[Dataset excerpts]
************

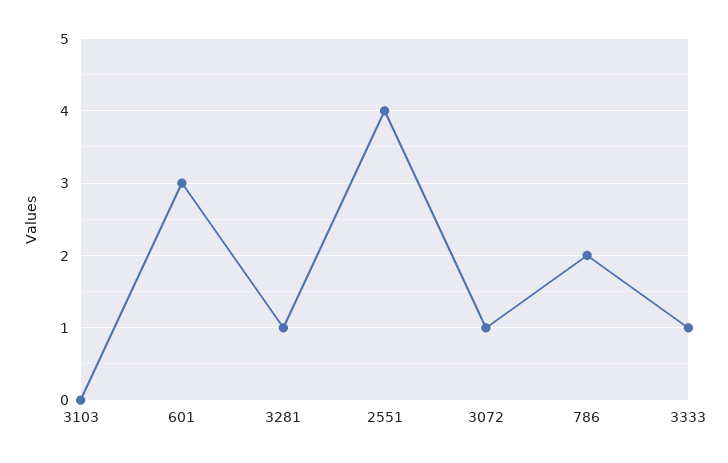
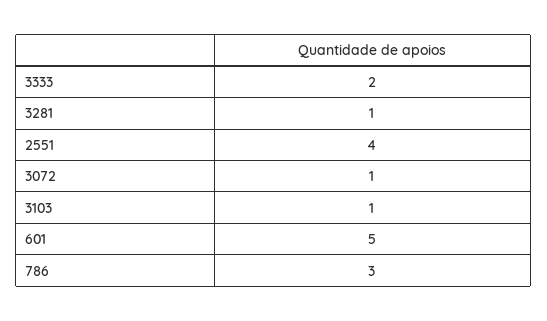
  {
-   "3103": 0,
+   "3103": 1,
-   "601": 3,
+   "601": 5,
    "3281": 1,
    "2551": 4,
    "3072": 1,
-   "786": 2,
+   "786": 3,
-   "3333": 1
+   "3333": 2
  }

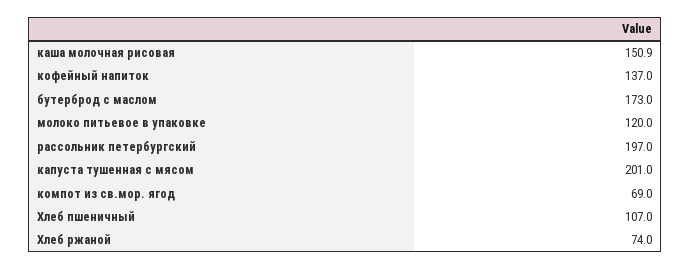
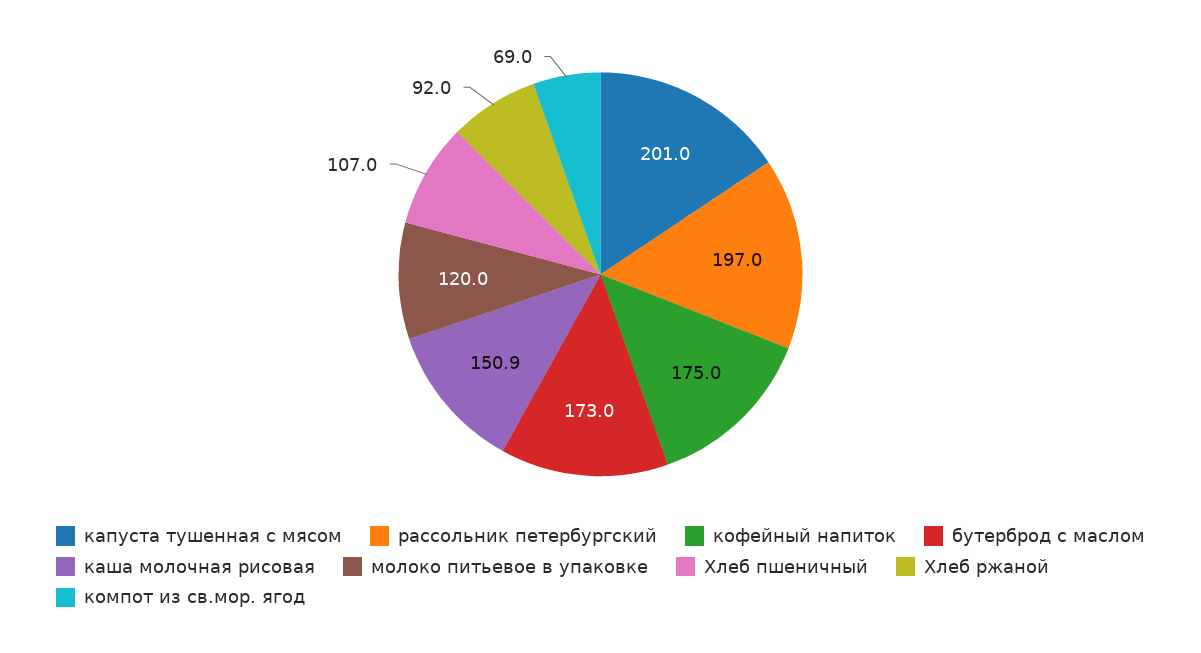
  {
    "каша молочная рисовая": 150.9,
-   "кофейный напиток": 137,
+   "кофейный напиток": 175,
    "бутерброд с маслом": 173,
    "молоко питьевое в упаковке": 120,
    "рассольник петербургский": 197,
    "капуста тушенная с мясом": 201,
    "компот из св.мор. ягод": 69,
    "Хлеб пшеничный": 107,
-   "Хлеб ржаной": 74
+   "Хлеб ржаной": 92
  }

************

• **WHAT THE TASK REQUIRES**
The answer must consist of every line in the records above that contains the word "напиток".

• **WRITTEN SOLUTION**
-   "кофейный напиток": 137,
+   "кофейный напиток": 175,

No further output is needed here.